The Back2Business team at MUSC Health helped her put an end to that, assessing the salon and giving her clear guidelines for operating as safely as possible. “Now that we have these very specific rules from MUSC, we can point to that and say we are following MUSC’s recommendations. That stops the questions. It’s an organization that people know and trust.”

MUSC Health launched Back2Business to help people like Bailey stay in business while protecting customers and employees. Its public health experts have worked not only with personal care businesses such as Salon Vari but also larger operations such as the Charleston County School District, Mount Pleasant Waterworks and the Kiawah Island Club.

Nurse Ryan Howard of the Back2Business team worked with Salon Vari. “The pandemic in this current state has become our new normal, so we’re trying to figure out how we can still go outside, go to the grocery store and have that outlet of utilizing the spa and getting our hair cut,” she said.

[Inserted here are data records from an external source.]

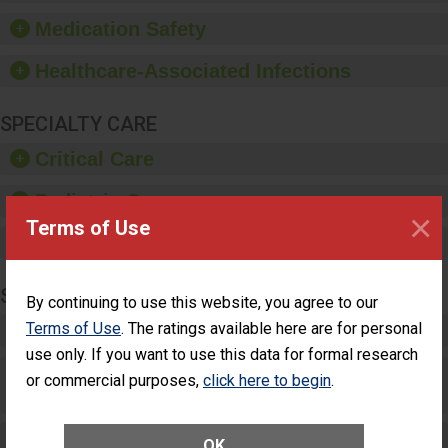
equipment, such as
Medication Safety
paper towels, soap
dispensers and hand
Healthcare-Associated Infections
sanitizer.
SPECIALTY CARE
Critical Care
Pediatric Care
×
Terms of Use
Maternity Care
SURGERY
By continuing to use this website, you agree to our
Terms of Use
. The ratings available here are for personal
Complex Adult Surgery
use only. If you want to use this data for formal research
Care for Elective Outpatient Surgery
or commercial purposes,
click here to begin
.
Patients
Elective Outpatient Surgery - Adult
OK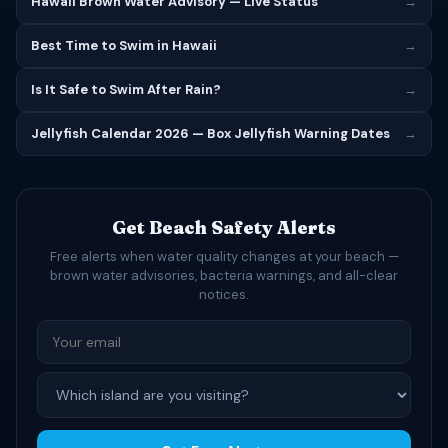
Hawaii Brown Water Advisory — Live Status
→
Best Time to Swim in Hawaii
→
Is It Safe to Swim After Rain?
→
Jellyfish Calendar 2026 — Box Jellyfish Warning Dates
→
Get Beach Safety Alerts
Free alerts when water quality changes at your beach —
brown water advisories, bacteria warnings, and all-clear
notices.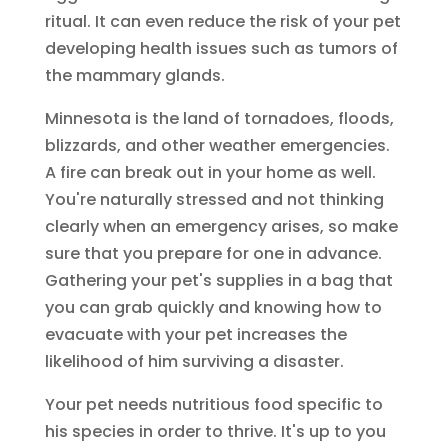
ritual. It can even reduce the risk of your pet
developing health issues such as tumors of
the mammary glands.
Minnesota is the land of tornadoes, floods,
blizzards, and other weather emergencies.
A fire can break out in your home as well.
You're naturally stressed and not thinking
clearly when an emergency arises, so make
sure that you prepare for one in advance.
Gathering your pet's supplies in a bag that
you can grab quickly and knowing how to
evacuate with your pet increases the
likelihood of him surviving a disaster.
Your pet needs nutritious food specific to
his species in order to thrive. It's up to you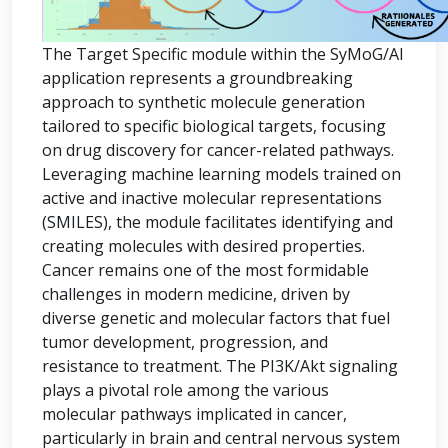
The Target Specific module within the SyMoG/AI
application represents a groundbreaking
approach to synthetic molecule generation
tailored to specific biological targets, focusing
on drug discovery for cancer-related pathways.
Leveraging machine learning models trained on
active and inactive molecular representations
(SMILES), the module facilitates identifying and
creating molecules with desired properties.
Cancer remains one of the most formidable
challenges in modern medicine, driven by
diverse genetic and molecular factors that fuel
tumor development, progression, and
resistance to treatment. The PI3K/Akt signaling
plays a pivotal role among the various
molecular pathways implicated in cancer,
particularly in brain and central nervous system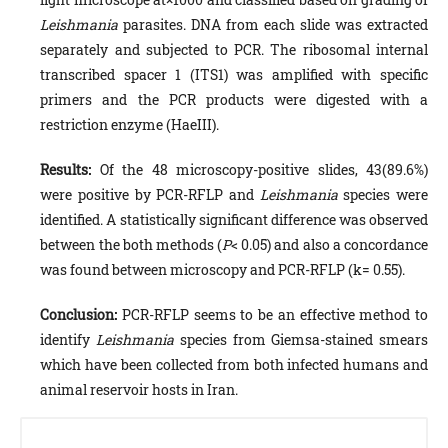
Leishmania
parasites. DNA from each slide was extracted
separately and sub­jected to PCR. The ribosomal internal
transcribed spacer 1 (ITS1) was amplified with specific
primers and the PCR prod­ucts were digested with a
restriction enzyme (HaeIII).
Results:
Of the 48 microscopy-positive slides, 43(89.6%)
were positive by PCR-RFLP and
Leishmania
species were
identi­fied. A statistically significant difference was observed
between the both methods (
P
< 0.05) and also a concordance
was found between microscopy and PCR-RFLP (k= 0.55).
Conclusion:
PCR-RFLP seems to be an effective method to
identify
Leishmania
species from Giemsa-stained smears
which have been collected from both infected humans and
animal reservoir hosts in Iran.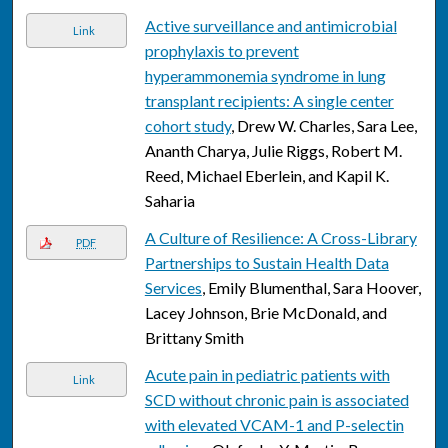
Active surveillance and antimicrobial
Link
prophylaxis to prevent
hyperammonemia syndrome in lung
transplant recipients: A single center
cohort study
, Drew W. Charles, Sara Lee,
Ananth Charya, Julie Riggs, Robert M.
Reed, Michael Eberlein, and Kapil K.
Saharia
A Culture of Resilience: A Cross-Library
PDF
Partnerships to Sustain Health Data
Services
, Emily Blumenthal, Sara Hoover,
Lacey Johnson, Brie McDonald, and
Brittany Smith
Acute pain in pediatric patients with
Link
SCD without chronic pain is associated
with elevated VCAM-1 and P-selectin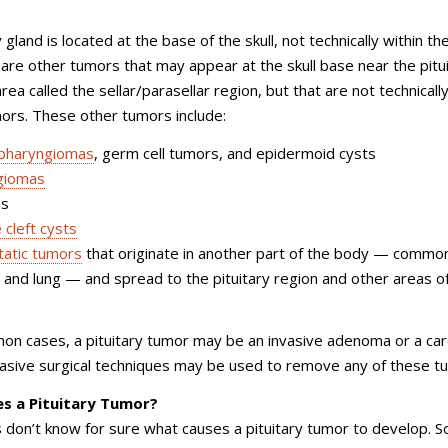
 gland is located at the base of the skull, not technically within th
e are other tumors that may appear at the skull base near the pitu
area called the sellar/parasellar region, but that are not technicall
mors. These other tumors include:
opharyngiomas
, germ cell tumors, and epidermoid cysts
giomas
as
 cleft cysts
atic tumors
that originate in another part of the body — common
 and lung — and spread to the pituitary region and other areas o
on cases, a pituitary tumor may be an invasive adenoma or a ca
vasive surgical techniques may be used to remove any of these t
s a Pituitary Tumor?
 don’t know for sure what causes a pituitary tumor to develop. 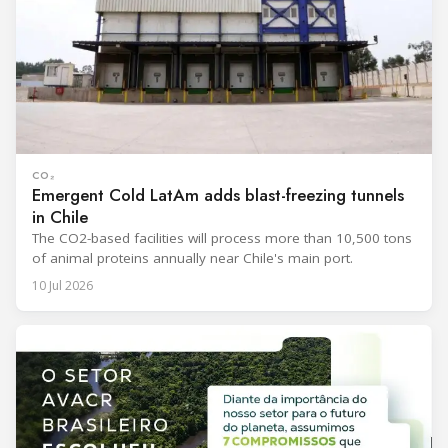
CO₂
Emergent Cold LatAm adds blast-freezing tunnels
in Chile
The CO2-based facilities will process more than 10,500 tons
of animal proteins annually near Chile's main port.
10 Jul 2026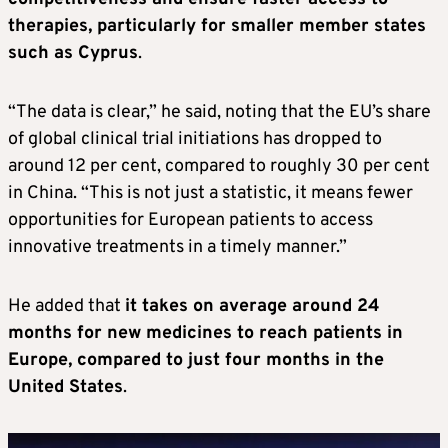
therapies, particularly for smaller member states
such as Cyprus
.
“The data is clear,” he said, noting that the EU’s share
of global clinical trial initiations has dropped to
around 12 per cent, compared to roughly 30 per cent
in China. “This is not just a statistic, it means fewer
opportunities for European patients to access
innovative treatments in a timely manner.”
He added that
it takes on average around 24
months for new medicines to reach patients in
Europe, compared to just four months in the
United States
.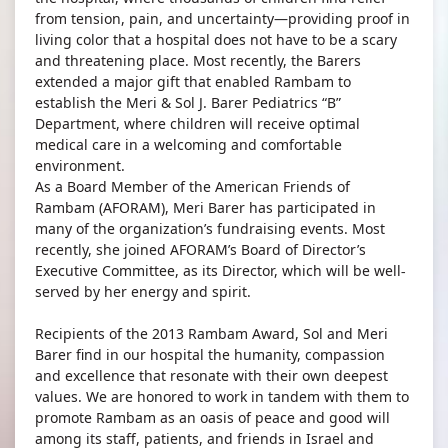
from tension, pain, and uncertainty—providing proof in
living color that a hospital does not have to be a scary
and threatening place. Most recently, the Barers
extended a major gift that enabled Rambam to
establish the Meri & Sol J. Barer Pediatrics “B”
Department, where children will receive optimal
medical care in a welcoming and comfortable
environment.
As a Board Member of the American Friends of
Rambam (AFORAM), Meri Barer has participated in
many of the organization’s fundraising events. Most
recently, she joined AFORAM’s Board of Director’s
Executive Committee, as its Director, which will be well-
served by her energy and spirit.
Recipients of the 2013 Rambam Award, Sol and Meri
Barer find in our hospital the humanity, compassion
and excellence that resonate with their own deepest
values. We are honored to work in tandem with them to
promote Rambam as an oasis of peace and good will
among its staff, patients, and friends in Israel and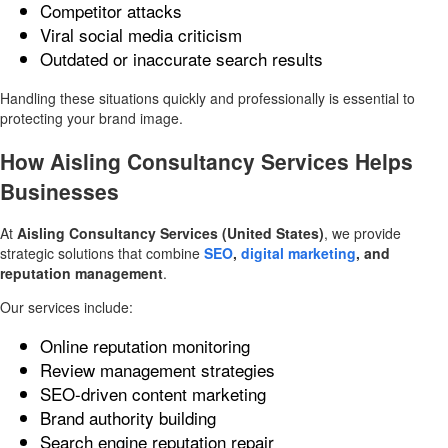
Competitor attacks
Viral social media criticism
Outdated or inaccurate search results
Handling these situations quickly and professionally is essential to
protecting your brand image.
How Aisling Consultancy Services Helps
Businesses
At
Aisling Consultancy Services (United States)
, we provide
strategic solutions that combine
SEO
,
digital marketing
, and
reputation management
.
Our services include:
Online reputation monitoring
Review management strategies
SEO-driven content marketing
Brand authority building
Search engine reputation repair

“I don’t see this pandemic going away anytime soon. I feel like we’re doing what we can in the current situation to help the community. I mean, the salons have to open or they’re out of business.”

Salon manager Alyssa Godwin holds towels. Owner Katherine Bailey sprays a hair washing station. 
Salon manager Alyssa Godwin carries clean towels as owner Katherine Bailey wipes down a hair-washing station.

At Salon Vari, Bailey and manager Alyssa Godwin described some of the changes they’ve made. “Prior to this, the salon was set up for nine stations,” Bailey said, referring to her stylists’ work spaces. “We rearranged everything so we have six, but we’re not working more than two on each side. We’re also staggering schedules right now to reduce the number of people in here at any one time.”

The salon also screens clients to make sure they haven’t been exposed to the coronavirus recently and don’t have symptoms of COVID-19, the illness that the virus can cause. 

And Godwin said they’ve temporarily done away with the waiting area for clients. “They call us when they arrive in their cars or wait outside if the weather’s nice. When we’re ready, we give them a call. Then we meet them at the door, and I’ll take my thermometer out and take their temperatures. Then we have extra masks here so if someone comes in without one, we can give them one.”

Hand sanitizer and a COVID sign 
A hand sanitizing station stands by the entrance to the salon.

Bailey said they also offer gloves. “Not everyone chooses to take them, but they have the option. We have hand sanitizers, alcohol pads for people to wipe down their phones if they’re using them while they’re here.”

Godwin said the salon has suspended blow drying, a decision supported by the Back2Business team. “We don’t like telling people no –they can’t have their hair blown out. But we have been offering alternatives like how we can air dry your hair better or do you want a leave-in conditioning mask. We’re trying to meet people in the middle. We’ve had to sort of train people. It’s been an interesting journey.”

Howard, the MUSC Health nurse, said working in a pandemic has been an interesting journey for her team, too, as they monitor constantly changing public health guidelines. “We keep up with the updates and we send them to our clients. That’s our job – to be on the front lines and figure out what the changes are and then to streamline them to our clients.”

Bailey is grateful for the guidance. “We’ve always tried to stay very clean, but this is a whole new level.”